New York State should consider privatizing assets and using design-build strategies to fill funding gaps for capital projects, a state commission said in a preliminary report yesterday. The report identifies transportation and education projects as candidates for public-private partnerships.
New York State Commission on State Asset Maximization chairwoman Charlotte Hitchcock, who is Gov. David Paterson's chief of staff and director of financial regulation, said that the report laid out a framework under which recommendations will be made to the governor by April 2.
Last year, the state determined that it needs to invest $175 billion in highways, rail, transit, and aviation over the next 20 years. However, the state Department of Transportation's current commitment level would provide just $75 billion, leaving a $100 billion shortfall.
Declining traffic forecasts, reliance on debt, and potential debt burden from the proposed $16 billion Tappan Zee Bridge replacement could put a strain on the New York State Thruway Authority's credit rating, hampering its ability to finance the $9 billion it needs for capital projects from 2012 to 2031, the report said.
The commission's transportation recommendations are evolving in part because of uncertainty over what kind of infrastructure funding the federal government could provide under the incoming administration of President-elect Barack Obama, Hitchcock said.
Possible P3 approaches include having a private company collect tolls on an asset it maintains while making debt service payments or "availability payments" under which a private company receives periodic payment in exchange for constructing and maintaining an asset.
The commission said it will work with the Thruway Authority and the department of transportation to identify potential P3 projects over the next 30 days.
New legislation could allow the Dormitory Authority of the State of New York to expand the kind of bonding it is allowed to do, enabling it to finance P3 projects on State of University of New York campuses that it is not permitted to do now, the report said.

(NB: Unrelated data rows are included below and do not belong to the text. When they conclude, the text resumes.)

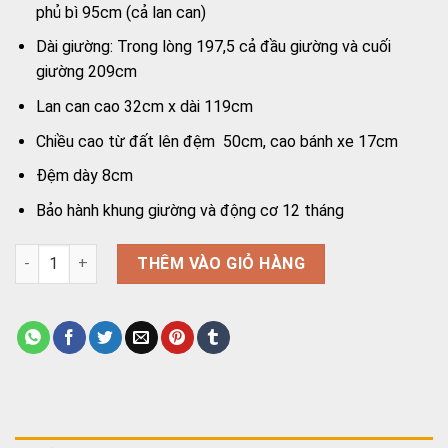
phủ bì 95cm (cả lan can)
Dài giường: Trong lòng 197,5 cả đầu giường và cuối
giường 209cm
Lan can cao 32cm x dài 119cm
Chiều cao từ đất lên đệm 50cm, cao bánh xe 17cm
Đệm dày 8cm
Bảo hành khung giường và động cơ 12 tháng
Giường y tế điện Lucass GB-2E (Lucass GB-5E) nâng đầu và n
THÊM VÀO GIỎ HÀNG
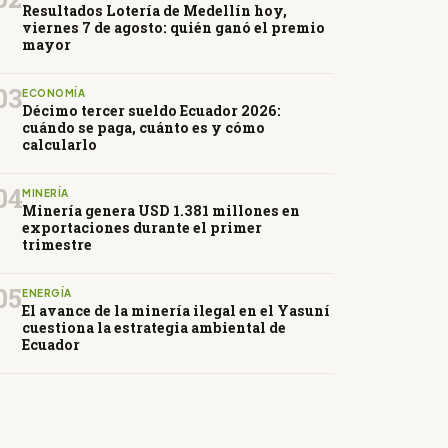
Resultados Lotería de Medellín hoy,
viernes 7 de agosto: quién ganó el premio
mayor
03
ECONOMÍA
Décimo tercer sueldo Ecuador 2026:
cuándo se paga, cuánto es y cómo
calcularlo
04
MINERÍA
Minería genera USD 1.381 millones en
exportaciones durante el primer
trimestre
05
ENERGÍA
El avance de la minería ilegal en el Yasuní
cuestiona la estrategia ambiental de
Ecuador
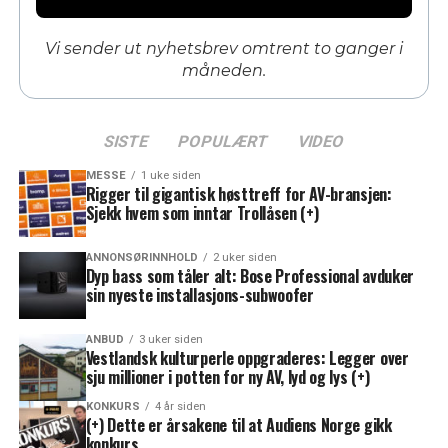
Vi sender ut nyhetsbrev omtrent to ganger i
måneden.
SISTE
POPULÆRT
VIDEO
MESSE
1 uke siden
Rigger til gigantisk høsttreff for AV-bransjen:
Sjekk hvem som inntar Trollåsen (+)
ANNONSØRINNHOLD
2 uker siden
Dyp bass som tåler alt: Bose Professional avduker
sin nyeste installasjons-subwoofer
ANBUD
3 uker siden
Vestlandsk kulturperle oppgraderes: Legger over
sju millioner i potten for ny AV, lyd og lys (+)
KONKURS
4 år siden
(+) Dette er årsakene til at Audiens Norge gikk
konkurs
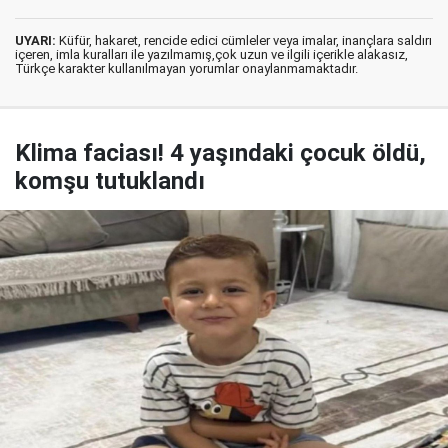
UYARI:
Küfür, hakaret, rencide edici cümleler veya imalar, inançlara saldırı
içeren, imla kuralları ile yazılmamış,çok uzun ve ilgili içerikle alakasız,
Türkçe karakter kullanılmayan yorumlar onaylanmamaktadır.
Klima faciası! 4 yaşındaki çocuk öldü,
komşu tutuklandı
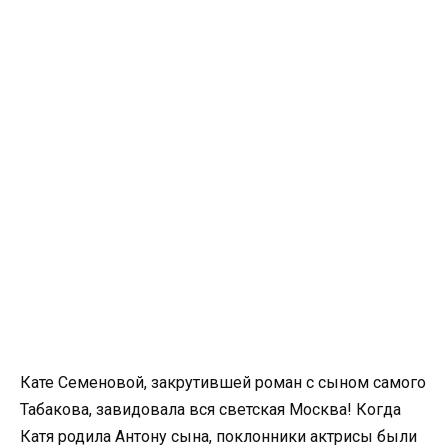
Кате Семеновой, закрутившей роман с сыном самого
Табакова, завидовала вся светская Москва! Когда
Катя родила Антону сына, поклонники актрисы были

Currently, DASNY can only directly finance dormitory projects on SUNY campuses. Also, the state is not permitted to lease SUNY land for more than five years.
Removing those restrictions would permit DASNY to sell bonds to finance design-build projects such as academic facilities, business incubators, foundations, and even senior living communities on SUNY campuses. The report suggests that such lease arrangements could be overseen by a new oversight board and that state laws could be temporarily exempted to create pilot projects.
The report also suggested design-build P3s could be used for public schools, leasing state land to natural gas companies to raise as much as $540 million, and selling or leasing surplus state property.
Scott Trommer, a senior managing consultant at Public Financial Management Inc., said that the report's broad scope was a good first step.
"They have the opportunity to see what has worked and what hasn't," Trommer said.
While using P3s can deliver capital projects faster and cheaper, "when you're entering into a longer term concession, you have to have the necessary safeguards in place that protect the public and the public sponsor in case the private concessionaire encounters financial problems," he said.